Time Limit: 2000MS		Memory Limit: 65536K
Total Submissions: 9923		Accepted: 4252

Description

Every year the cows hold an event featuring a peculiar version of hopscotch that involves carefully jumping from rock to rock in a river. The excitement takes place on a long, straight river with a rock at the start and another rock at the end, L units away from the start (1 ≤ L ≤ 1,000,000,000). Along the river between the starting and ending rocks, N (0 ≤ N ≤ 50,000) more rocks appear, each at an integral distance D_i from the start (0 < D_i < L).

To play the game, each cow in turn starts at the starting rock and tries to reach the finish at the ending rock, jumping only from rock to rock. Of course, less agile cows never make it to the final rock, ending up instead in the river.

Farmer John is proud of his cows and watches this event each year. But as time goes by, he tires of watching the timid cows of the other farmers limp across the short distances between rocks placed too closely together. He plans to remove several rocks in order to increase the shortest distance a cow will have to jump to reach the end. He knows he cannot remove the starting and ending rocks, but he calculates that he has enough resources to remove up to M rocks (0 ≤ M ≤N).

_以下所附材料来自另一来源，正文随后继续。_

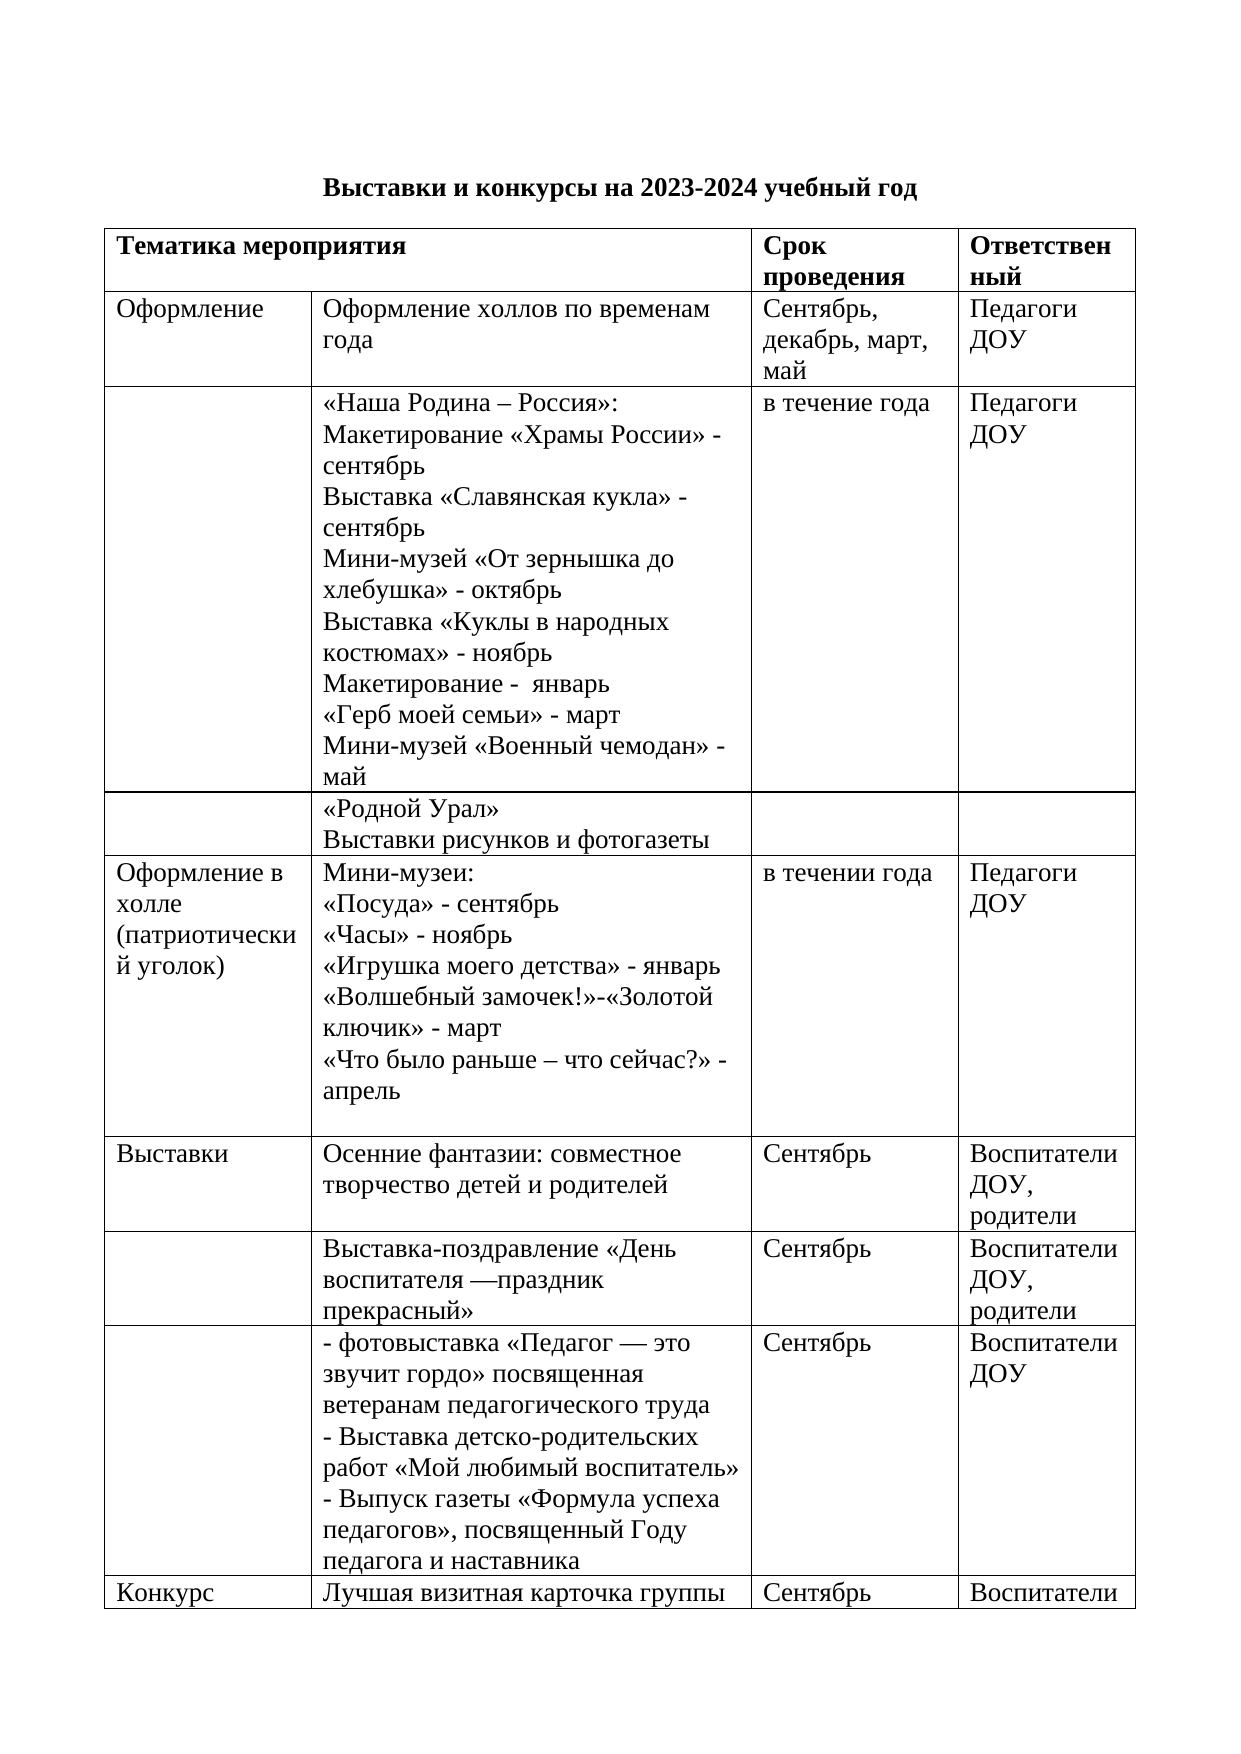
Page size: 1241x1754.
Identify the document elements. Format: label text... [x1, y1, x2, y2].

table_cell Оформление холлов по временам года [312, 292, 751, 386]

FJ wants to know exactly how much he can increase the shortest distance *before* he starts removing the rocks. Help Farmer John determine the greatest possible shortest distance a cow has to jump after removing the optimal set of M rocks.

Input

Line 1: Three space-separated integers: L, N, and M  Lines 2..N+1: Each line contains a single integer indicating how far some rock is away from the starting rock. No two rocks share the same position.

Output

Line 1: A single integer that is the maximum of the shortest distance a cow has to jump after removing M rocks

Sample Input

25 5 2
2
14
11
21
17

Sample Output

4

Hint

Before removing any rocks, the shortest jump was a jump of 2 from 0 (the start) to 2. After removing the rocks at 2 and 14, the shortest required jump is a jump of 4 (from 17 to 21 or from 21 to 25)

题解：

河中起点终点各有一个石头，然后再给你N块石头，代表在河中的位置，问去掉M块石头后的最大最小值为多少，二分极大化最小值；二分错点就是关于里面的大于等于之类判断的问题，可以想成当l,r相等时谁最后判断的就好了，l+1跳出来，直接return l-1就可以了；

代码：

#include<iostream>
#include<algorithm>
#include<cstdio>
#include<cstring>
#include<cmath>
#include<vector>
using namespace std;
const int INF=0x3f3f3f3f;
#define mem(x,y) memset(x,y,sizeof(x))
#define SI(x) scanf("%d",&x)
#define PI(x) printf("%d",x)
#define T_T while(T--)
const int MAXN=50010;
int rock[MAXN];
int N,M;
int js(int x){
	int cnt=0;
	int last=rock[0];
	for(int i=1;i<=N+1;i++){
		if(rock[i]-last<x){
			cnt++;
		}
		else last=rock[i];
	}
	return cnt;
}
int erfen(int l,int r){
	int mid;
	while(l<=r){
		mid=(l+r)>>1;
		if(js(mid)>M)r=mid-1;//就把等号去了，后面变成l-1就对了。。。。
		else l=mid+1;
	}
	return l-1;
}
int main(){
	int L;
	while(~scanf("%d%d%d",&L,&N,&M)){
		rock[0]=0;
		for(int i=1;i<=N;i++)SI(rock[i]);
		rock[N+1]=L;
		sort(rock,rock+N+2);
		printf("%d\n",erfen(0,L));
	}
	return 0;
}